Robots & crawl control

How to block omgilibot in robots.txt

omgilibot is the crawler historically associated with Omgili and the Webz.io web-data project, which collects public web content for datasets resold to third parties, including AI uses. This page gives the robots.txt rule to disallow the omgilibot token and flags where documentation is limited.

Partially verified

What omgilibot is

omgilibot is a crawler historically associated with Omgili, a forum/discussion search project later linked to the Webz.io web-data business, which collects and resells public web content as structured feeds. Those feeds are used for market intelligence and, increasingly, AI training inputs.

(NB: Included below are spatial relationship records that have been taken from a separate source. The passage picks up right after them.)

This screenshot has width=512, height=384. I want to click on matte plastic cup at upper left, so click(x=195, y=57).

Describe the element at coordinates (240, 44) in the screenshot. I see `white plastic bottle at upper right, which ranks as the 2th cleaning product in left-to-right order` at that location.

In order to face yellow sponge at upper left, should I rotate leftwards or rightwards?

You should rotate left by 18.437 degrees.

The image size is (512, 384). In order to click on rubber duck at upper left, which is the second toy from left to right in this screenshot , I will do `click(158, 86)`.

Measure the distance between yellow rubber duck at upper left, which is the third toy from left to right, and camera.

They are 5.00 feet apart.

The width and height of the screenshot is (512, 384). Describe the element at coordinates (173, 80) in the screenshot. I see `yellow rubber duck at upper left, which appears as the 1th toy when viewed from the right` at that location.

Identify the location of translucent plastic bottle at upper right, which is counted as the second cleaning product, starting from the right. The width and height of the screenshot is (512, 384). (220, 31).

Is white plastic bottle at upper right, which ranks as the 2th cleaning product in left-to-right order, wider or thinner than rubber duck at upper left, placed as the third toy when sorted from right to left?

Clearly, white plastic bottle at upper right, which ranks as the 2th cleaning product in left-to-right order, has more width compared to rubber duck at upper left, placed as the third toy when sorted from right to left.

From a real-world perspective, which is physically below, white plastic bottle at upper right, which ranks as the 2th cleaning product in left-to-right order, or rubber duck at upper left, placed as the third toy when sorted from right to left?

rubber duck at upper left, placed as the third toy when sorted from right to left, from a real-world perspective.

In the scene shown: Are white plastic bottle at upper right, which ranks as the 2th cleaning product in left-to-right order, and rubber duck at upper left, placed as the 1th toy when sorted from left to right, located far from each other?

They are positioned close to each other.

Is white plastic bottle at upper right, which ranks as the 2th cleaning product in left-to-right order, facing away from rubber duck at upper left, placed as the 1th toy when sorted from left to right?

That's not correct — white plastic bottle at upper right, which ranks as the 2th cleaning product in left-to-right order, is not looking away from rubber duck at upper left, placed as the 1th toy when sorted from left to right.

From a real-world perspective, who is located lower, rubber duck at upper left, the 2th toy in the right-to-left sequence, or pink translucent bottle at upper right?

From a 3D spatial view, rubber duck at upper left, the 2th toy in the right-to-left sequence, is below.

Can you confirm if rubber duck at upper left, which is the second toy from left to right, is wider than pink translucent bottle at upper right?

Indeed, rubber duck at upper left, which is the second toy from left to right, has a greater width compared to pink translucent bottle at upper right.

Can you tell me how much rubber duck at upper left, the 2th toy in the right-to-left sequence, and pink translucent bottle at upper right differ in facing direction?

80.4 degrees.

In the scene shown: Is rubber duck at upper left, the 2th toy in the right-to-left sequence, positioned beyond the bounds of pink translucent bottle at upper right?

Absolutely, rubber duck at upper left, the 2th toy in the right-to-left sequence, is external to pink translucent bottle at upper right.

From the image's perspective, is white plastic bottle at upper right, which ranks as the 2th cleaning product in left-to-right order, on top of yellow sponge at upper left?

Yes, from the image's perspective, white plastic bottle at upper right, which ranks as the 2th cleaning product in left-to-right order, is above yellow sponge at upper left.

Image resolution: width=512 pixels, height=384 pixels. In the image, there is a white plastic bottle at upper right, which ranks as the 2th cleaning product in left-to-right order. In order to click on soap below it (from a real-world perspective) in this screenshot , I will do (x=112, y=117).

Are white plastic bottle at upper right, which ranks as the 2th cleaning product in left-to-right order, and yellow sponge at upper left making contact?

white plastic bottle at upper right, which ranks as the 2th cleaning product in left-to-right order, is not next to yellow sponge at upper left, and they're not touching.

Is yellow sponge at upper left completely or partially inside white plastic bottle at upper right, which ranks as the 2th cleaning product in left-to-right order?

Because the project's branding and ownership have shifted over time, some public documentation is limited. This entry avoids asserting current ownership specifics that cannot be confidently sourced and focuses on the stable robots.txt token.

The rule

To disallow omgilibot site-wide, target its token:

User-agent: omgilibot Disallow: /

Match the lowercase token exactly. Because related data products have used different crawler tokens over time, confirm in your logs which token is actually requesting your pages before assuming this rule covers all of it. robots.txt is a request, not enforcement.

Token: omgilibot
Lineage: Omgili / Webz.io web-data collection
Related products have used other tokens — verify in logs

How it appears in analytics and logs

A request carrying the omgilibot token is a data-collection crawler in the Omgili/Webz.io lineage fetching a URL. It is a bot event tied to dataset building, not a human visit.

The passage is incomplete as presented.